EXTRAIT DU DOCUMENT –
-------------------------
Notre compatriote s’est fait une place au soleil parmi les grands couturiers en Afrique grâce notamment à l’originalité de ses créations. La valorisation des étoffes maliennes fait partie des cordes à son arc
Le styliste-modéliste-créateur Yoro Diakité dit Jankich a été décoré de la médaille de Chevalier de l’ordre national du Mali. La distinction lui a été officiellement remise mercredi dernier au cours d’une brève cérémonie au ministère de l’Artisanat, de la Culture, de l’Industrie hôtelière et du Tourisme par le secrétaire général dudit département Hamane Demba Cissé.
L’artiste, remercie les autorités de la Transition pour cette marque de reconnaissance, qu’il apprécie d’ailleurs à sa juste valeur. Très touché par ce geste des autorités maliennes, il dédie la médaille à sa famille et à tous ceux qui le soutiennent pendant sa traversée du désert. Car il éprouve actuellement des difficultés qui l’empêchent de faire correctement son travail de créateur et de formateur.
Il est revenu au bercail en 1995 après une bonne dizaine d’années entre Abidjan (Côte d’Ivoire), Libreville (Gabon) et Johannesburg en Afrique du Sud. Il venait de remporter le prix Rainbow Power, qui s’est déroulé en Afrique du Sud. Organisé chaque année par de grandes maisons de couture européennes, américaines, asiatiques et africaines, cette distinction récompense l’originalité créatrice d’un styliste, qui peut être aussi bien Africain.
-------------------------
DÉFI – Modifiez le passage de l'article sur Yoro Diakité qui va de « Notre compatriote s’est » jusqu'à « Hamane Demba Cissé. » en y remplaçant « brève cérémonie » par « courte cérémonie », puis donnez-le en entier. Les entrées n'ont aucun rôle à jouer ici.
-------------------------
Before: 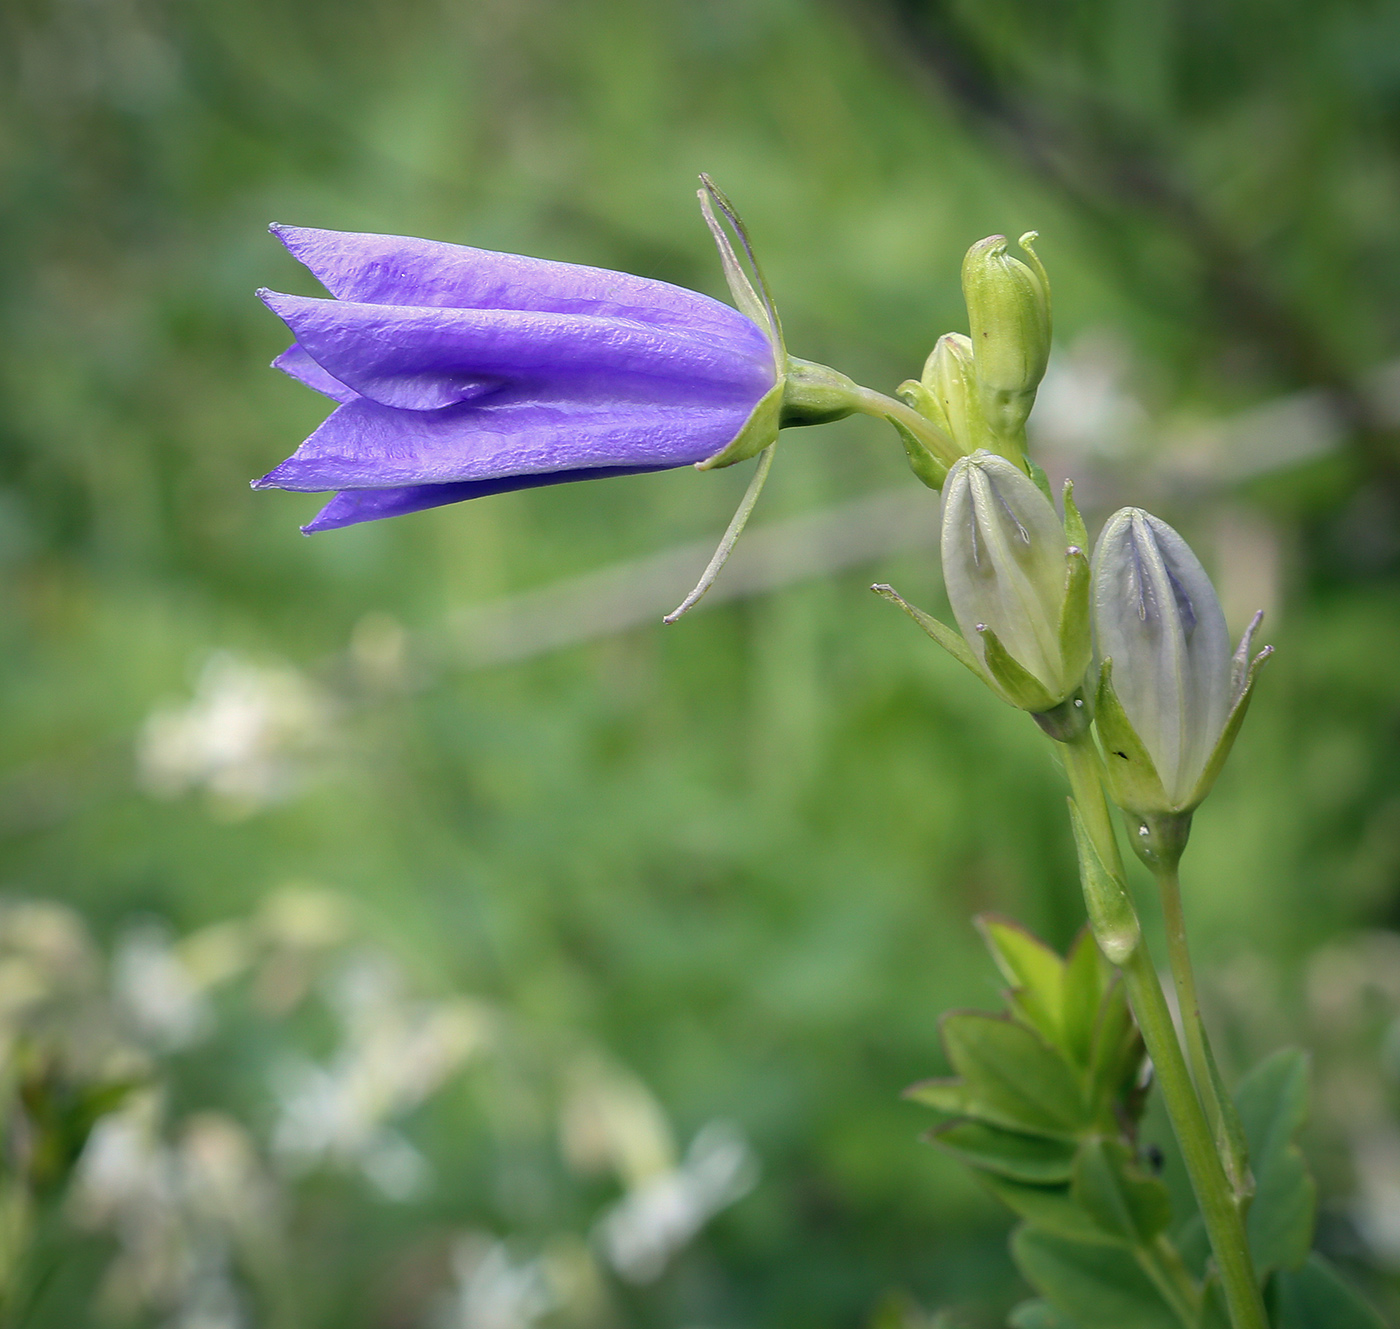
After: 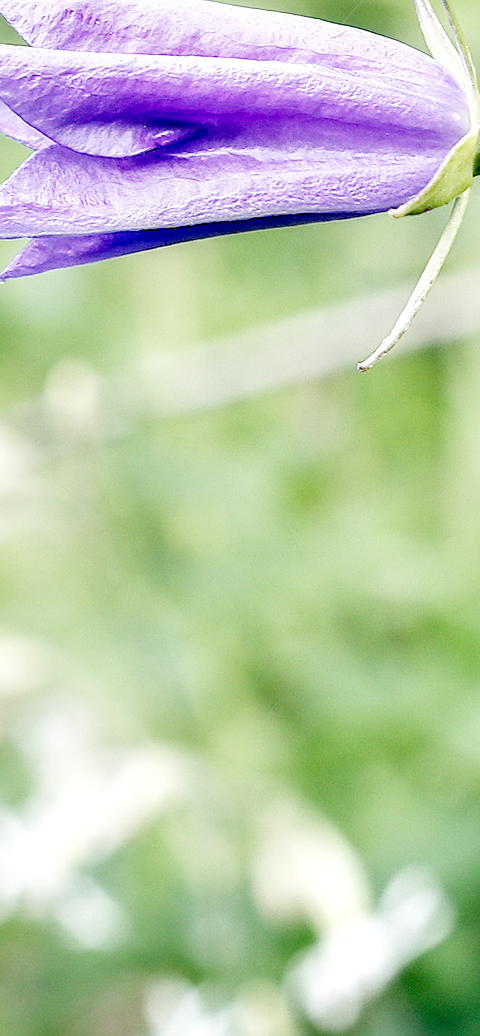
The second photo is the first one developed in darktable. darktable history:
tone equalizer: -8 EV -0.436 EV, -7 EV -0.417 EV, -6 EV -0.344 EV, -5 EV -0.243 EV, -3 EV 0.253 EV, -2 EV 0.332 EV, -1 EV 0.364 EV, +0 EV 0.419 EV
sharpen: on, module defaults
exposure: black level correction 0, exposure 1.2 EV, compensate highlight preservation false
crop and rotate: left 21.875%, top 19.064%, right 43.836%, bottom 2.966%
local contrast: highlights 20%, shadows 72%, detail 170%
filmic rgb: middle gray luminance 29.19%, black relative exposure -10.35 EV, white relative exposure 5.51 EV, target black luminance 0%, hardness 3.96, latitude 1.25%, contrast 1.127, highlights saturation mix 4.22%, shadows ↔ highlights balance 14.8%, preserve chrominance no, color science v4 (2020), iterations of high-quality reconstruction 0, contrast in shadows soft
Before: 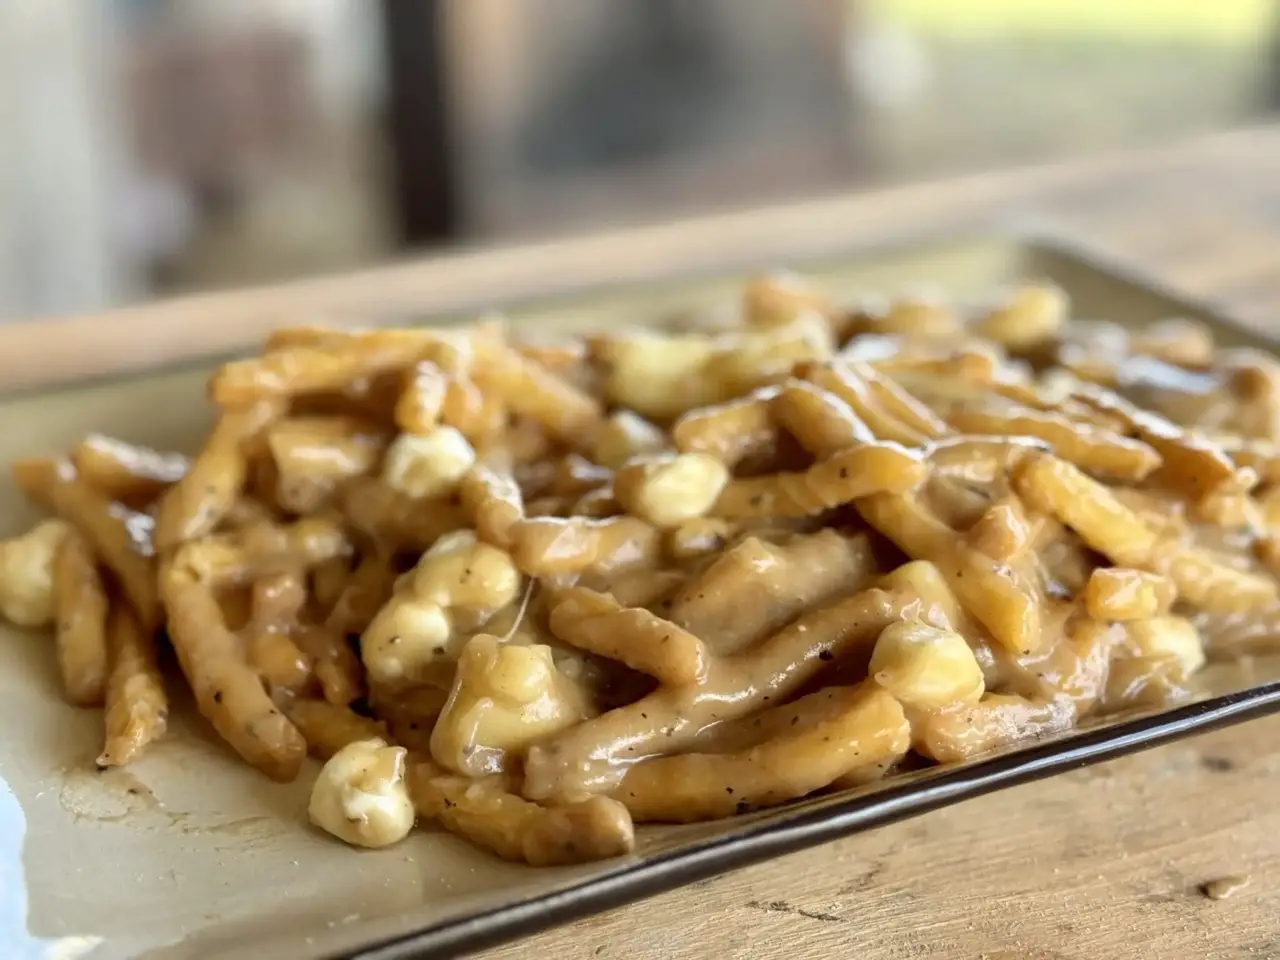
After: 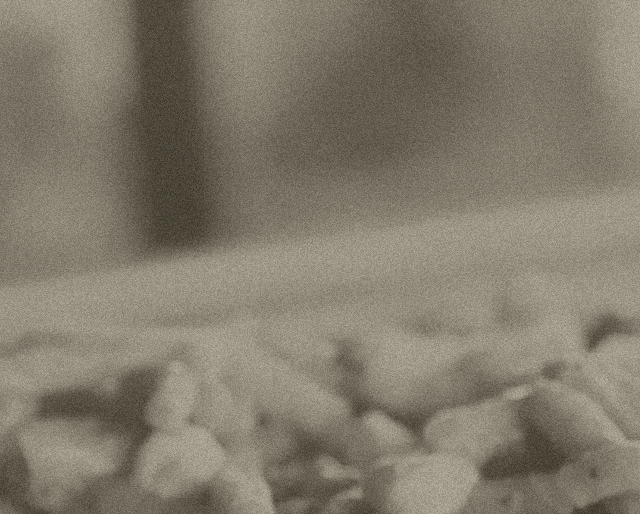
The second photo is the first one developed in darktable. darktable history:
crop: left 19.556%, right 30.401%, bottom 46.458%
filmic rgb: black relative exposure -16 EV, threshold -0.33 EV, transition 3.19 EV, structure ↔ texture 100%, target black luminance 0%, hardness 7.57, latitude 72.96%, contrast 0.908, highlights saturation mix 10%, shadows ↔ highlights balance -0.38%, add noise in highlights 0, preserve chrominance no, color science v4 (2020), iterations of high-quality reconstruction 10, enable highlight reconstruction true
tone curve: curves: ch0 [(0, 0.028) (0.037, 0.05) (0.123, 0.108) (0.19, 0.164) (0.269, 0.247) (0.475, 0.533) (0.595, 0.695) (0.718, 0.823) (0.855, 0.913) (1, 0.982)]; ch1 [(0, 0) (0.243, 0.245) (0.427, 0.41) (0.493, 0.481) (0.505, 0.502) (0.536, 0.545) (0.56, 0.582) (0.611, 0.644) (0.769, 0.807) (1, 1)]; ch2 [(0, 0) (0.249, 0.216) (0.349, 0.321) (0.424, 0.442) (0.476, 0.483) (0.498, 0.499) (0.517, 0.519) (0.532, 0.55) (0.569, 0.608) (0.614, 0.661) (0.706, 0.75) (0.808, 0.809) (0.991, 0.968)], color space Lab, independent channels, preserve colors none
exposure: black level correction -0.062, exposure -0.05 EV, compensate highlight preservation false
velvia: on, module defaults
colorize: hue 41.44°, saturation 22%, source mix 60%, lightness 10.61%
grain: strength 35%, mid-tones bias 0%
-------------------------
RÉPONSE RÉDIGÉE –
Notre compatriote s’est fait une place au soleil parmi les grands couturiers en Afrique grâce notamment à l’originalité de ses créations. La valorisation des étoffes maliennes fait partie des cordes à son arc
Le styliste-modéliste-créateur Yoro Diakité dit Jankich a été décoré de la médaille de Chevalier de l’ordre national du Mali. La distinction lui a été officiellement remise mercredi dernier au cours d’une courte cérémonie au ministère de l’Artisanat, de la Culture, de l’Industrie hôtelière et du Tourisme par le secrétaire général dudit département Hamane Demba Cissé.